Start of Excerpted data

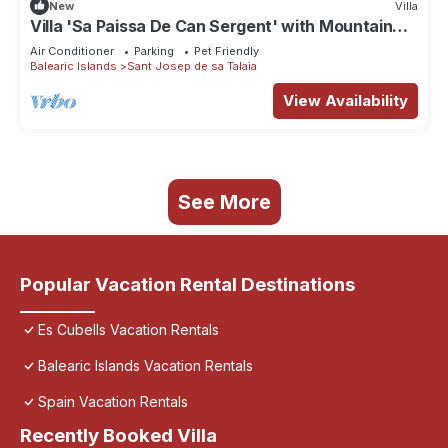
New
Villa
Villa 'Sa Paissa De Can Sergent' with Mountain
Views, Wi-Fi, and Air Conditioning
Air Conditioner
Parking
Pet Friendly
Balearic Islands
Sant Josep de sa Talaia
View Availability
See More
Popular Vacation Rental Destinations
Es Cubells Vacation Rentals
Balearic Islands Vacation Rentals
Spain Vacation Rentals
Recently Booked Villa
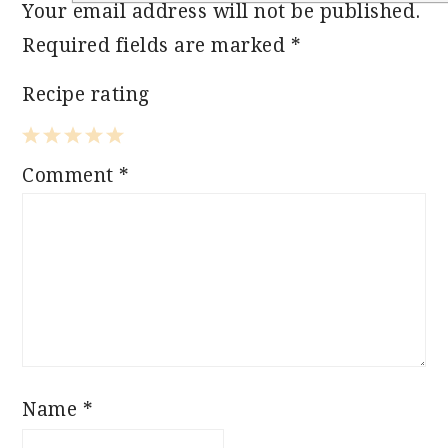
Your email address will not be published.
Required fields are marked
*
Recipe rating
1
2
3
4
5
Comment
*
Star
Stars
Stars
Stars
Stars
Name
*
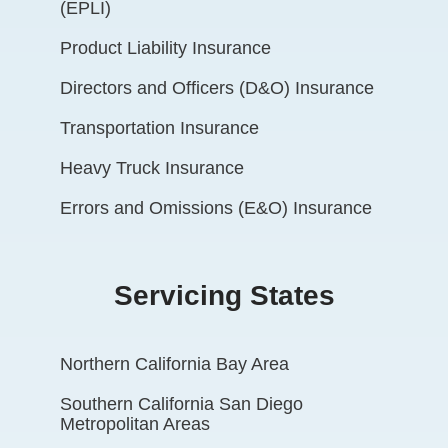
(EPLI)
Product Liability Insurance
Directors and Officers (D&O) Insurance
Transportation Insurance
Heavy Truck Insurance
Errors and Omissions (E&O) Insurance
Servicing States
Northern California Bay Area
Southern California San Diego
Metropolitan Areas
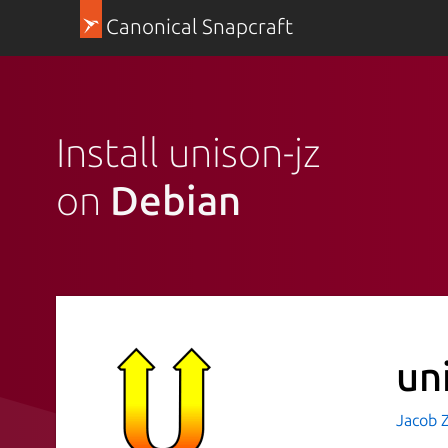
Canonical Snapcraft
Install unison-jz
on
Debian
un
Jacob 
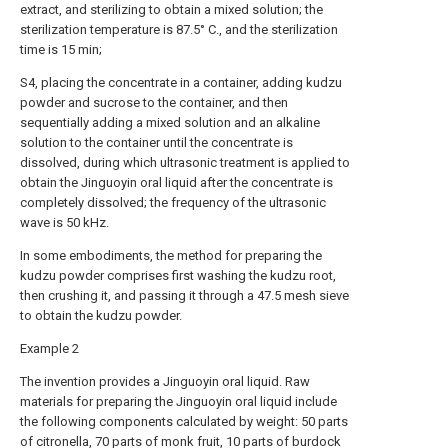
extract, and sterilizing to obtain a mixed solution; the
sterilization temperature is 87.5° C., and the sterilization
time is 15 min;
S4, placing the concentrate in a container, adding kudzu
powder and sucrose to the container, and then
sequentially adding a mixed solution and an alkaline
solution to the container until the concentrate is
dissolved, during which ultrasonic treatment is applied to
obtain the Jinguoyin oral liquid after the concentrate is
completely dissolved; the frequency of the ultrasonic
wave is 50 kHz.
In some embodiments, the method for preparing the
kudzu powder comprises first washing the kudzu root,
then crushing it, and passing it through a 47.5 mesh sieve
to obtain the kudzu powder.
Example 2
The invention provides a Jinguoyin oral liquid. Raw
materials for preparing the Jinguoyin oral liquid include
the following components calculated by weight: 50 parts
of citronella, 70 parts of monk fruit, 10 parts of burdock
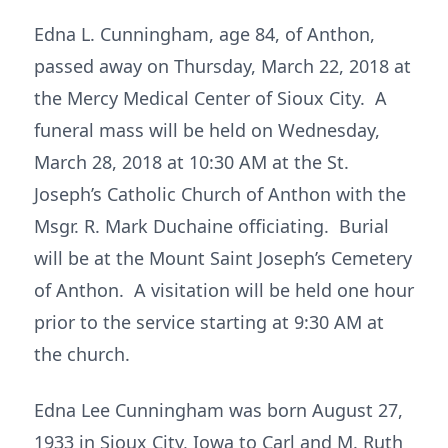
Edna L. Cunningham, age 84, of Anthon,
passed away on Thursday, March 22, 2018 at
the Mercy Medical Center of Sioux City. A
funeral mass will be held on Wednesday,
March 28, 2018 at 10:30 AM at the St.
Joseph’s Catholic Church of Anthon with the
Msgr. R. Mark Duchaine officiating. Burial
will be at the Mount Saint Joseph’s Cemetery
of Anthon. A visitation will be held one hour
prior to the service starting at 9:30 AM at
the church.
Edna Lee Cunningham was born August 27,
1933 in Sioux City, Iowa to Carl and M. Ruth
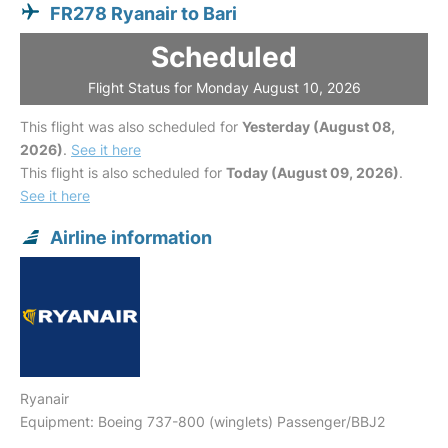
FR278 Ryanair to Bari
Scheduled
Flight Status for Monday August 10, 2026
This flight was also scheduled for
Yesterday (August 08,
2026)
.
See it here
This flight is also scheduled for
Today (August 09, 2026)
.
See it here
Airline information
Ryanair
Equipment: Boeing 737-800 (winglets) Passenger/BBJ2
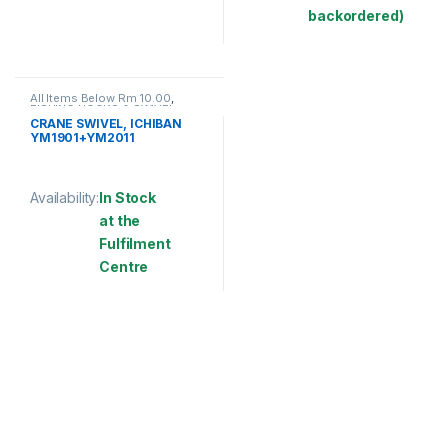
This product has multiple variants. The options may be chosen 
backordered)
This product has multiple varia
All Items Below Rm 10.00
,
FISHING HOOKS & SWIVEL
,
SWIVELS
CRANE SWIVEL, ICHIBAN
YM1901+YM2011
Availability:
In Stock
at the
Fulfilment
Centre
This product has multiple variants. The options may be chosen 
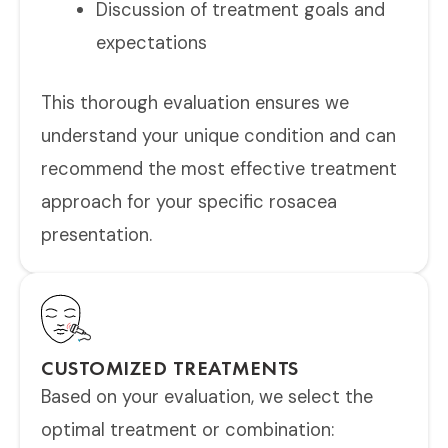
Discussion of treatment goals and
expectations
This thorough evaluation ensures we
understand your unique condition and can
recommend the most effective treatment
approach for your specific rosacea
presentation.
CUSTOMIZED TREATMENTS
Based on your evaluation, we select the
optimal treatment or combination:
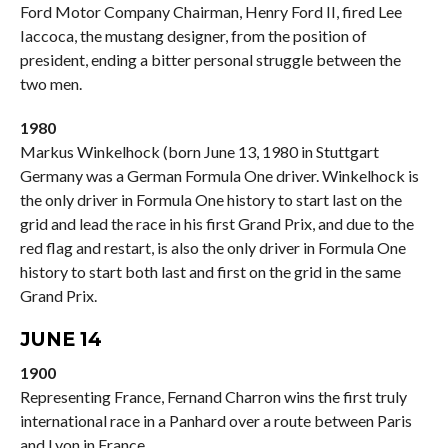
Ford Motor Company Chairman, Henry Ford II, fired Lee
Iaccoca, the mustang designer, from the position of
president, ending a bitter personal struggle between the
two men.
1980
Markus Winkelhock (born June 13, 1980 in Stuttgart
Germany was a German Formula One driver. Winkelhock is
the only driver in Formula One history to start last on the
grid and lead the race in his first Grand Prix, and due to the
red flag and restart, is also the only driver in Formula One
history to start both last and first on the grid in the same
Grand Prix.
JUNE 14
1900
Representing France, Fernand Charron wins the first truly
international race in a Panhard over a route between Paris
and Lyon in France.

End of Excerpted data

▶ _How to complete this task_
Copy each line of the records above that carries the word "Jinguoyin".

▶ _Problem solution_
obtain the Jinguoyin oral liquid after the concentrate is
The invention provides a Jinguoyin oral liquid. Raw
materials for preparing the Jinguoyin oral liquid include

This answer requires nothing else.